**Data section:**
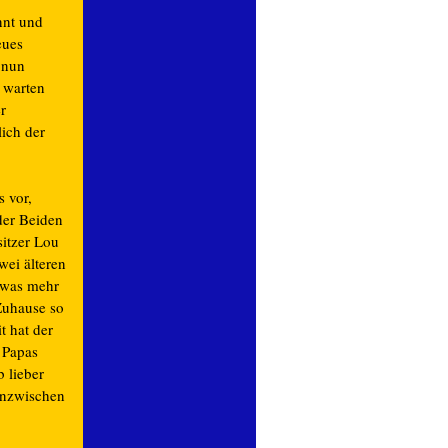
nnt und
eues
 nun
h warten
r
lich der
s vor,
der Beiden
sitzer Lou
wei älteren
etwas mehr
Zuhause so
t hat der
 Papas
b lieber
 inzwischen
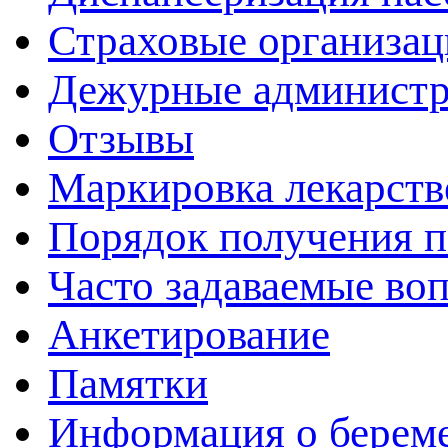
Страховые организац
Дежурные админист
Отзывы
Маркировка лекарств
Порядок получения 
Часто задаваемые во
Анкетирование
Памятки
Информация о берем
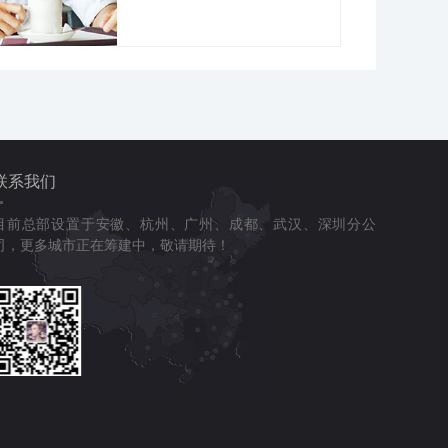
联系我们
目前总部设置于安徽、杭州、广州、成都、武汉、深圳分公
司，更多城市正在筹建中，敬请期待！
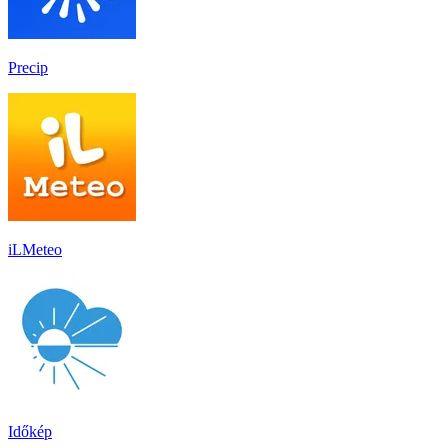
Precip
iLMeteo
Időkép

**Required work:**
Please repeat the text of the listing word for word, starting at the beginning of the listing and ending at the line that contains "Информация о берем", with both ends included. Leave the pictures out of your answer.

**Exercise response:**
nnt und
eues
 nun
h warten
r
lich der
s vor,
der Beiden
sitzer Lou
wei älteren
etwas mehr
Zuhause so
t hat der
 Papas
b lieber
 inzwischen
Страховые организац
Дежурные админист
Отзывы
Маркировка лекарств
Порядок получения 
Часто задаваемые во
Анкетирование
Памятки
Информация о берем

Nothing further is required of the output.